(Data supplied begins)

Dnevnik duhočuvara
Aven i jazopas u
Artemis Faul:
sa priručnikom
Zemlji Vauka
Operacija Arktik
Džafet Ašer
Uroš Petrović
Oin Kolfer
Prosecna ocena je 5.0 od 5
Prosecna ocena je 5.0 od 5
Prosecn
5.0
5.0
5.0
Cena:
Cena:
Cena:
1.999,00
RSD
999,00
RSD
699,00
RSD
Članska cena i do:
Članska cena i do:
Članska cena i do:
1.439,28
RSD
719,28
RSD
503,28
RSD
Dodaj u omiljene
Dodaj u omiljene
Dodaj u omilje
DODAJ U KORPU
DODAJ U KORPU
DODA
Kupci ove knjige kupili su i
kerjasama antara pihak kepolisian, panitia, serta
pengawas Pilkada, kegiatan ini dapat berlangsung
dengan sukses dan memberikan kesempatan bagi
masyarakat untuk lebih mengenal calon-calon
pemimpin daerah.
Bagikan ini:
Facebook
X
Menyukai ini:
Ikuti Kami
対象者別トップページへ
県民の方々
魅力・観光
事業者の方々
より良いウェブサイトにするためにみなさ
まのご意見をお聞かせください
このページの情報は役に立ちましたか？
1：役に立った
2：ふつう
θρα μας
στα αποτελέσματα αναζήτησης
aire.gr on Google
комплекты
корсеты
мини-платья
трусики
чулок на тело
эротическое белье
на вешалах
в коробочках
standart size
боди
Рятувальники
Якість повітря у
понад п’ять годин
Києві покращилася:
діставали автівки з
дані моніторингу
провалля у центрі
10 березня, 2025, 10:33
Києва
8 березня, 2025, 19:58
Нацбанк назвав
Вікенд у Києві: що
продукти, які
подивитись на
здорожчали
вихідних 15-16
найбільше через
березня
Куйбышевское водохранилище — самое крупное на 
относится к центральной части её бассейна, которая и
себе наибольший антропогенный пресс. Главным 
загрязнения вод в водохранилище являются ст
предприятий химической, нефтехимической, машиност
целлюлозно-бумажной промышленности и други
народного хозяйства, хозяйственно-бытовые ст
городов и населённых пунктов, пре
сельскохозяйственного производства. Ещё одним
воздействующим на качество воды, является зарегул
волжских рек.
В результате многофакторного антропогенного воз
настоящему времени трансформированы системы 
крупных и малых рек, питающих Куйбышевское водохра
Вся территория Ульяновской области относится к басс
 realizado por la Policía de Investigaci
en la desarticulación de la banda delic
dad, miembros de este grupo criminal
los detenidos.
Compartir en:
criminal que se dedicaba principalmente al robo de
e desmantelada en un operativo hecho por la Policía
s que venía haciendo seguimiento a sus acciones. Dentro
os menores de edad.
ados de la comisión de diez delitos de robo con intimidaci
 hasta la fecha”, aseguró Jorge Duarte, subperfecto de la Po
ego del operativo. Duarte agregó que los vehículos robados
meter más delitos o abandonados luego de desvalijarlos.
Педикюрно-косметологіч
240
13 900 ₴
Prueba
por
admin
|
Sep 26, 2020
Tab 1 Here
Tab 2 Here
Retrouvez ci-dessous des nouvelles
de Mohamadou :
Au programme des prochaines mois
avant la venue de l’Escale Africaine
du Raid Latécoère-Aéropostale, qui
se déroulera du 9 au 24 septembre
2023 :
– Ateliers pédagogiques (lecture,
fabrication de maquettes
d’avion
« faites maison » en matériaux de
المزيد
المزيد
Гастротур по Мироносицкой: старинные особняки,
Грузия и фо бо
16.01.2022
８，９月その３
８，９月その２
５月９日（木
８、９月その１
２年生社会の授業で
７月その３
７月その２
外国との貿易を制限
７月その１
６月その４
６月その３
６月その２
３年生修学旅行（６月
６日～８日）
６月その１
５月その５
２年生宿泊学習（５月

(Data supplied ends)

Work instruction: Output all lines from the beginning of the data up to the line holding "dengan sukses dan memberikan kesempatan bagi", that line included, exactly as written.

Written reply:
Dnevnik duhočuvara
Aven i jazopas u
Artemis Faul:
sa priručnikom
Zemlji Vauka
Operacija Arktik
Džafet Ašer
Uroš Petrović
Oin Kolfer
Prosecna ocena je 5.0 od 5
Prosecna ocena je 5.0 od 5
Prosecn
5.0
5.0
5.0
Cena:
Cena:
Cena:
1.999,00
RSD
999,00
RSD
699,00
RSD
Članska cena i do:
Članska cena i do:
Članska cena i do:
1.439,28
RSD
719,28
RSD
503,28
RSD
Dodaj u omiljene
Dodaj u omiljene
Dodaj u omilje
DODAJ U KORPU
DODAJ U KORPU
DODA
Kupci ove knjige kupili su i
kerjasama antara pihak kepolisian, panitia, serta
pengawas Pilkada, kegiatan ini dapat berlangsung
dengan sukses dan memberikan kesempatan bagi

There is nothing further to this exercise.